Standard subproject layout

  • Root project
    • Sub-project
      • Adapter
        • In
          • API
          • MVC
          • ...
        • Out
          • Persistence
          • Email
          • ...
      • Application
      • Domain

From the bottom to top, the sub-project dependency tree is growing, with the upper projects depending on the lower ones. You can find more information and understand the benefits of this solution in the book "Get your hands dirty on Clean Architecture" by Tom Hombergs.

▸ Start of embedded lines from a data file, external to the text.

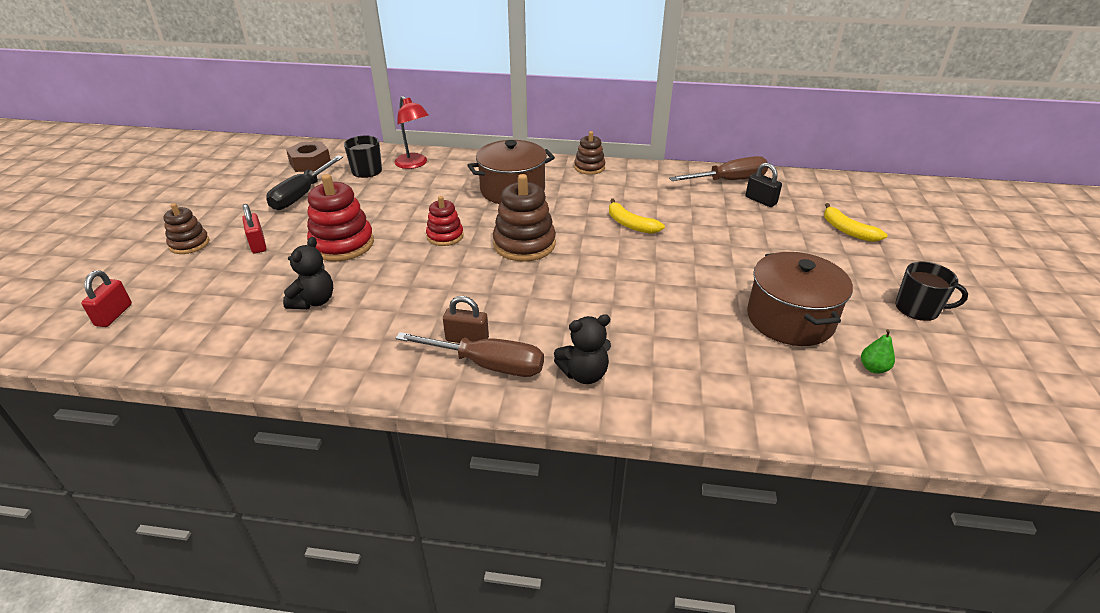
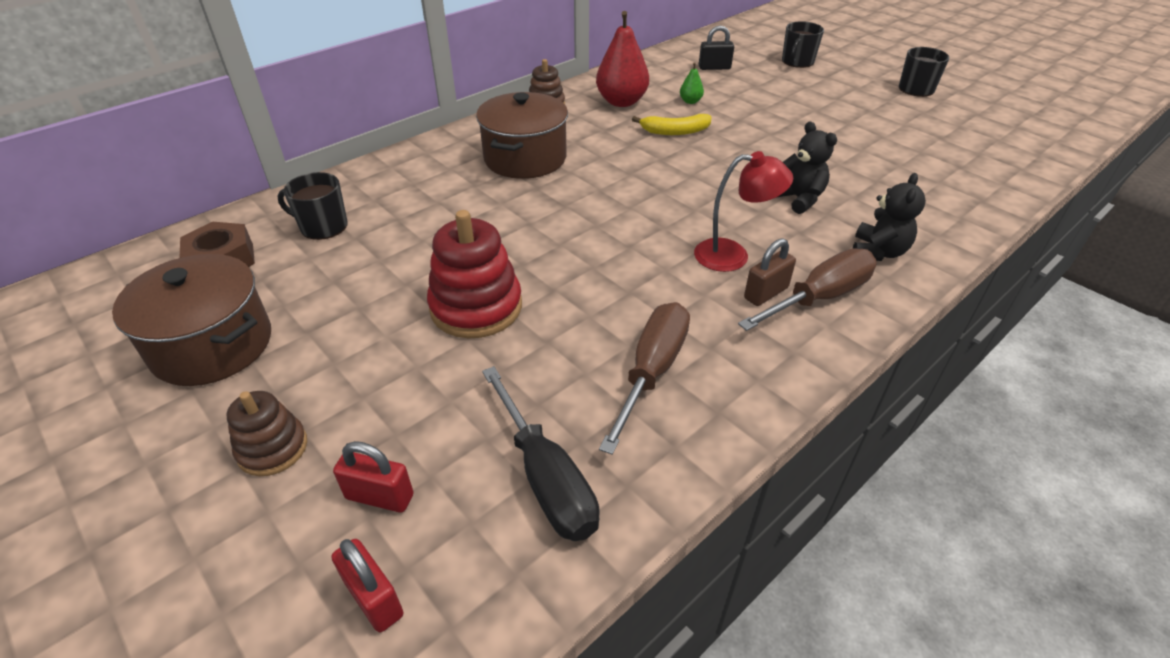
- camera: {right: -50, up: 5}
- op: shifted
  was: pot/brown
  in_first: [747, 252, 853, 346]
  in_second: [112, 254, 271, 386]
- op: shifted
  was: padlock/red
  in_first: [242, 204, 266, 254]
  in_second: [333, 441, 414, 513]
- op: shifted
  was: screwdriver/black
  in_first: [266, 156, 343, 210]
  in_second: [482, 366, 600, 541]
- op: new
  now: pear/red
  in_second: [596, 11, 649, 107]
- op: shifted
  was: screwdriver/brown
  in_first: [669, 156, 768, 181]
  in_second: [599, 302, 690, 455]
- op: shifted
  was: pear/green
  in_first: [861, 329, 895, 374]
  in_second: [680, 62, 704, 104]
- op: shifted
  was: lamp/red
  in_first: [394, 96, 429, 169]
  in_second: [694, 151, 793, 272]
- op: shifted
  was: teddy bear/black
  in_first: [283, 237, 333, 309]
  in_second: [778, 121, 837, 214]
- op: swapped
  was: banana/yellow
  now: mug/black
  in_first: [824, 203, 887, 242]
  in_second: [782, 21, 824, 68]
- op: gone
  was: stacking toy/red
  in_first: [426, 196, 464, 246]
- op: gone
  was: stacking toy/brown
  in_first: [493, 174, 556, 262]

Application subproject structure

The Application sub-project is the main project and contains core logic implementation. It is designed with Clean Architecture and DDD pattern in mind and has a single-side dependency on Spring Boot to utilize IoC container and dependency injection principles.

Application

Building from Source

By following these steps, you will be ready to run the server:

  1. Clone the repository.
  2. Set up the 'Run/Debug Configuration' in your IDE.
    • The entire application runs as a single Spring context. The main method is located under the configuration:application subproject in the Application.java class. Configure it as the entry point.
  3. Configure the 'application-env.yml' file.
    • Under the configuration:application subproject in the resource folder, you will find the application.properties file. It has some preset data and uses the spring.profiles.active=dev property that you will not find because it contains sensitive data. You need to provide your configuration in application.yml (not recommended) or create a separate file, application-dev.yml (recommended).
    • Recommended way: create the application-dev.properties file in the resource folder and insert this code. Provide the required fields.
# Spring config
server:
address: localhost
port: 8080
spring:
application:
  name: indexmonitor-auth-server
# Session storage
data:
  redis:
    host: localhost
    port: 6379
    username:
    password:
  session:
    store-type: redis
# Database connection
datasource:
  driver-class-name:
  url:
  username:
  password: 
jpa:
  properties:
    hibernate:
      dialect:
  hibernate:
    ddl-auto: update
  show-sql: false
  generate-ddl: false
# SMTP server connection settings
mail:
  username: ""
  password: ""
  host: smtp.gmail.com
  port: 587
  protocol: smtp
  properties:
    mail:
      smtp:
        auth: true
        starttls:
          enable: true
cloud:
  config:
    enabled: false
# Discovery server connection
eureka:
client:
  enabled: true
  service-url:
    defaultZone:
  register-with-eureka: true
  fetch-registry: true
# Logging level settings
logging:
level:
  root: info
  org.springframework.security: debug
  org.indexmonitor: TRACE
# Application settings
app:
# CORS origin allowed list
cors:
  origin:
    list:
# RSA key pare for JWT token signature
security:
  jwt:
    keyID:
    publicKey: |
    privateKey: |
# Email service settings
email:
  enable: true
  confirmEmail:
    tokenTimeToLiveInSeconds: 3600
  resetPassword:
    tokenTimeToLiveInSeconds: 3600
  externalDomainAddress: http://localhost:8080

Application Security Configuration

Since the application is stateless, leaving the JWT token signature generation on a randomly generated RSA key pair will prevent horizontal scaling. Therefore, we need to inject this value. The keyID (short "kid"), it is a unique identifier for the key. The publicKey and privateKey pair, where the privateKey is in the PEM format PKCS #8 standard key and the publicKey is in the PEM format X.509 standard key.

  1. Make sure your database connection and SMTP server user are configured correctly, and then run the application.